Leveraged and inverse exchange-traded funds (ETFs) are getting a bad – and perhaps well deserved – reputation. Critics have coined an endless array of negative descriptors for these products, from “toxic,” to “dangerous,” to “pumped-up investment vehicles with a mountain of risks.”
The characterizations are not without some merit. The Securities and Exchange Commission (SEC), the North American Securities Administrators Association and the Financial Industry Regulatory Authority have issued separate and joint warnings to investors about leveraged and inverse exchange-traded funds. Among their concerns: the growing complexity of the products, their lack of transparency and the potential for investors to experience significant financial losses if they hold onto their funds for more than one trading day.

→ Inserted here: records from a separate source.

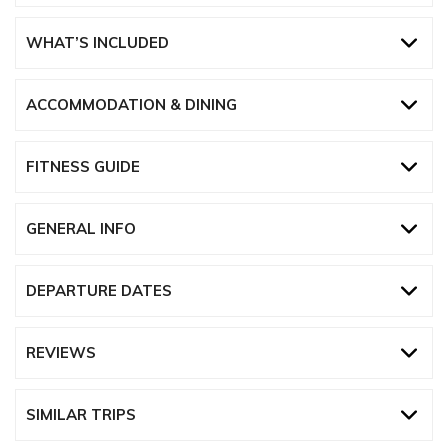
WHAT’S INCLUDED
ACCOMMODATION & DINING
FITNESS GUIDE
GENERAL INFO
DEPARTURE DATES
REVIEWS
SIMILAR TRIPS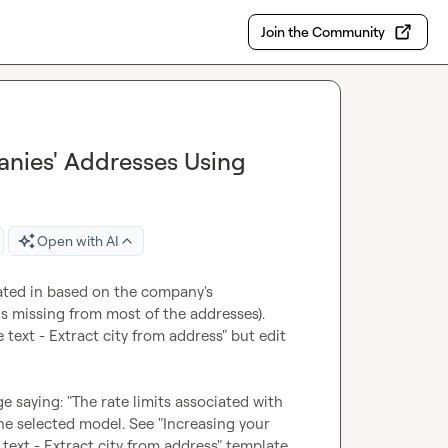
Join the Community
anies' Addresses Using
Open with AI
cated in based on the company's 
is missing from most of the addresses). 
ext - Extract city from address" but edit 
e saying: "The rate limits associated with 
he selected model. See "Increasing your 
text - Extract city from address" template, 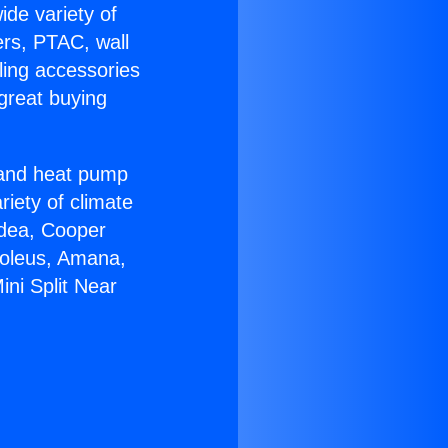
ide variety of
ers, PTAC, wall
ling accessories
great buying
r and heat pump
riety of climate
idea, Cooper
Soleus, Amana,
ni Split Near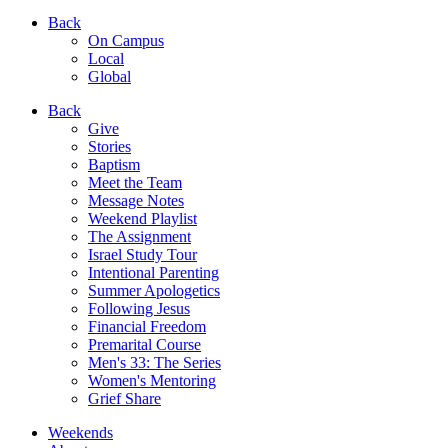
Back
On Campus
Local
Global
Back
Give
Stories
Baptism
Meet the Team
Message Notes
Weekend Playlist
The Assignment
Israel Study Tour
Intentional Parenting
Summer Apologetics
Following Jesus
Financial Freedom
Premarital Course
Men's 33: The Series
Women's Mentoring
Grief Share
Weekends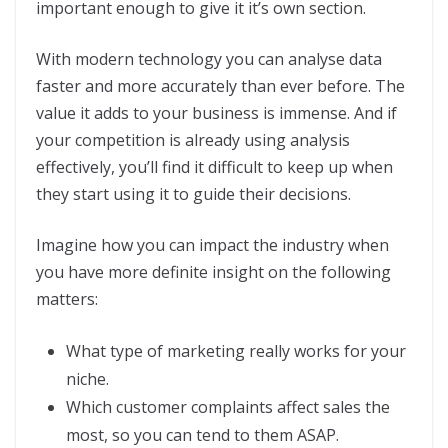
important enough to give it it’s own section.
With modern technology you can analyse data
faster and more accurately than ever before. The
value it adds to your business is immense. And if
your competition is already using analysis
effectively, you’ll find it difficult to keep up when
they start using it to guide their decisions.
Imagine how you can impact the industry when
you have more definite insight on the following
matters:
What type of marketing really works for your
niche.
Which customer complaints affect sales the
most, so you can tend to them ASAP.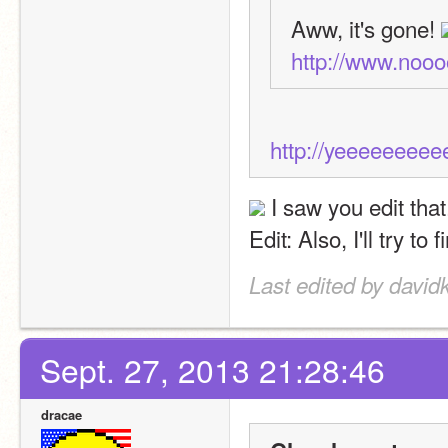
Aww, it's gone! 
http://www.noo
http://yeeeeeeee
 I saw you edit that
Edit: Also, I'll try t
Last edited by david
Sept. 27, 2013 21:28:46
dracae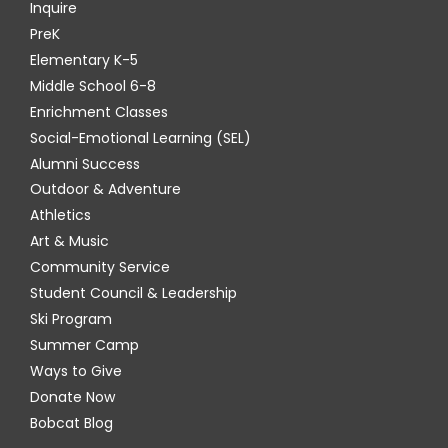
Inquire
PreK
Elementary K-5
Middle School 6-8
Enrichment Classes
Social-Emotional Learning (SEL)
Alumni Success
Outdoor & Adventure
Athletics
Art & Music
Community Service
Student Council & Leadership
Ski Program
Summer Camp
Ways to Give
Donate Now
Bobcat Blog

The first exchange traded fund was launched in 1993. As the products evolved, so did the level of risk. In 2006, ETFs became more aggressive with the introduction of leveraged and inverse exchange-traded funds to the market.
Exchange-traded funds are baskets of investments such as stocks, bonds, commodities, currencies, options, swaps, futures contracts and other derivative instruments that are created to mimic the performance of an underlying index or sector. Leveraged and inverse ETFs, however, are something altogether different. They are not your standard variety of exchange-traded funds.
Leveraged ETFs seek to deliver “multiples” of the performance of the index or benchmark they track. Inverse ETFs do the reverse. They try to deliver the opposite of the performance of the index or benchmark being tracked.
Many investors are under the mistaken belief that a leveraged ETF will give them twice the daily return of the underlying index over the long term. In reality, nothing could be further from the truth.
In recent years, there’s been an increase in arbitration claims and investor lawsuits involving leveraged and inverse exchange-traded funds. The trend is likely to continue in 2012. Moreover, the number of ETFs that have been shut down or liquidated is on the rise, up 500% in each of the past three years over 2007 levels, according to a recent investor alert by the North American Securities Administrators Association. That amounts to one ETF a week.
For investors, these liquidations often prove costly in the form of termination fees, as well as lost opportunity costs if the providers convince investors to stay in the fund through the liquidation process to save on commission costs.
The bottom line: Not all ETFs are the same. While some may be appropriate for long-term holders, others require daily monitoring. The best advice: Know your investment objectives and risk tolerance levels before making the ETF leap.